--- Records to process Enclosed Below ---
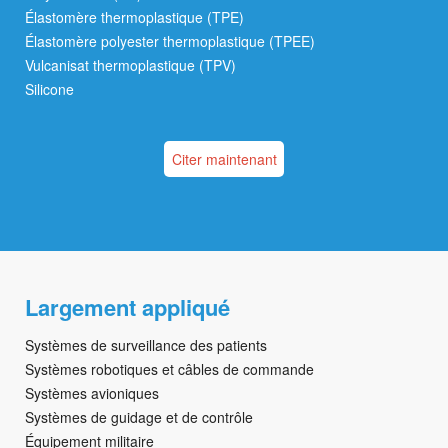
Élastomère thermoplastique (TPE)
Élastomère polyester thermoplastique (TPEE)
Vulcanisat thermoplastique (TPV)
Silicone
Citer maintenant
Largement appliqué
Systèmes de surveillance des patients
Systèmes robotiques et câbles de commande
Systèmes avioniques
Systèmes de guidage et de contrôle
Équipement militaire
--- End of Enclosed Records to process ---
#### Your task:
From the line that contains "Systèmes de guidage et de contrôle" down to the final line of the entries, print every line exactly as it is, and only those lines.

#### Answer below:
Systèmes de guidage et de contrôle
Équipement militaire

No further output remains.